§ **REQUIRED ACTION**:
Beginning with the line that contains "4. Resolution of" in the material below, print each line exactly until the line that contains "These steps are" has been printed, then stop.

§ **DATA PROVIDED**:
----------------
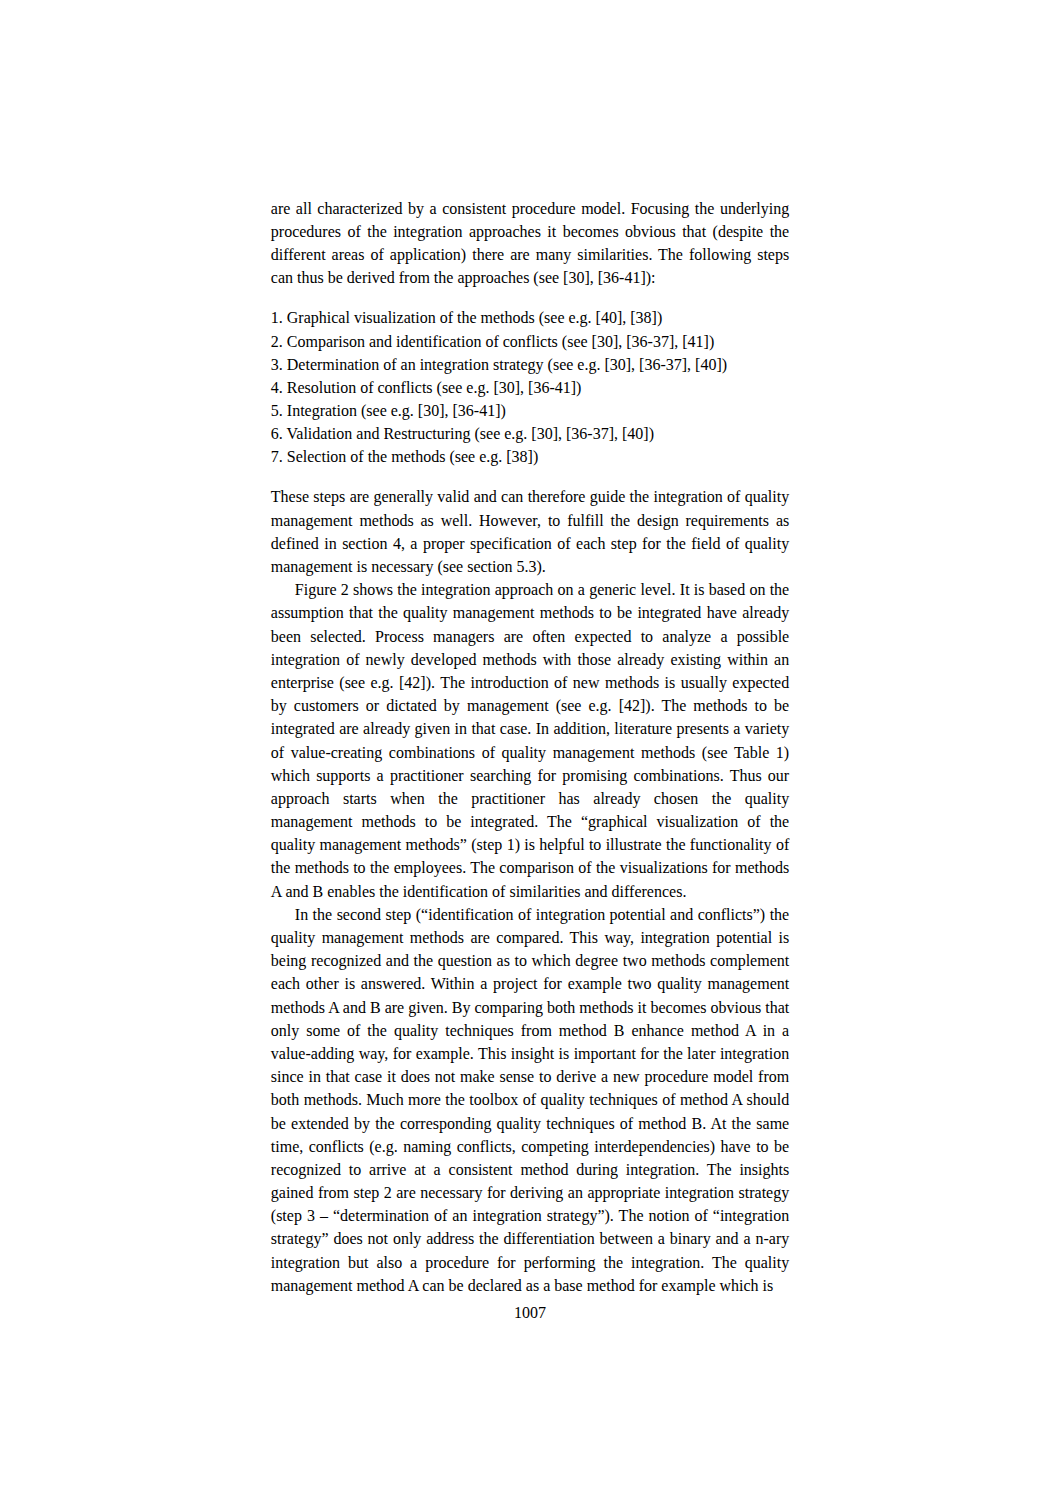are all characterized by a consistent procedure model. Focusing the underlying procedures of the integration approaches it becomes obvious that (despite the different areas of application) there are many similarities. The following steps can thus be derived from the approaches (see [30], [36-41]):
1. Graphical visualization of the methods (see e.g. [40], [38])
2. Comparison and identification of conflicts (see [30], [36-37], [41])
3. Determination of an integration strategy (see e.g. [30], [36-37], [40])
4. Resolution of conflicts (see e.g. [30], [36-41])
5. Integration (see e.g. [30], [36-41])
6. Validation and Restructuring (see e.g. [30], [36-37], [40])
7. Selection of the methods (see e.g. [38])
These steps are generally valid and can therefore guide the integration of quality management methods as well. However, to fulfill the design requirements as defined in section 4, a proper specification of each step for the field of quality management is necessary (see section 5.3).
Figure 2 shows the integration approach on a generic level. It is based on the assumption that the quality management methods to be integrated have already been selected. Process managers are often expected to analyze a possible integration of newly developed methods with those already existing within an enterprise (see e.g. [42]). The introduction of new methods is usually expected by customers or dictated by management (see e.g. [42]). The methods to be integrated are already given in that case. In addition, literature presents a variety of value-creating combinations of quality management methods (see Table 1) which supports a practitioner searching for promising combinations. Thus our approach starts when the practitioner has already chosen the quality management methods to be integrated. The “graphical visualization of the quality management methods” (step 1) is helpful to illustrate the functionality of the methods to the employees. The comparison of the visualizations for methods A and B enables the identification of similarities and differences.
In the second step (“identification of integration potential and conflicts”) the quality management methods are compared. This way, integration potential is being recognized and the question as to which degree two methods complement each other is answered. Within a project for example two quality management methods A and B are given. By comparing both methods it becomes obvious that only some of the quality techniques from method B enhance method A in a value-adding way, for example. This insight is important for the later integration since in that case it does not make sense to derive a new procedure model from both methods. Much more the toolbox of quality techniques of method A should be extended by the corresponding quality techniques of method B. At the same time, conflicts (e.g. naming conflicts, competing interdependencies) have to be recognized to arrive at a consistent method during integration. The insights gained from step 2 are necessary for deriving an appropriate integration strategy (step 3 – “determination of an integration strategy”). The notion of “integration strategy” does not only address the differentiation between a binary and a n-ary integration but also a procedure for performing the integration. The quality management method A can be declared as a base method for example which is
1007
----------------
§ **YOUR RESPONSE**:
4. Resolution of conflicts (see e.g. [30], [36-41])
5. Integration (see e.g. [30], [36-41])
6. Validation and Restructuring (see e.g. [30], [36-37], [40])
7. Selection of the methods (see e.g. [38])
These steps are generally valid and can therefore guide the integration of quality management methods as well. However, to fulfill the design requirements as defined in section 4, a proper specification of each step for the field of quality management is necessary (see section 5.3).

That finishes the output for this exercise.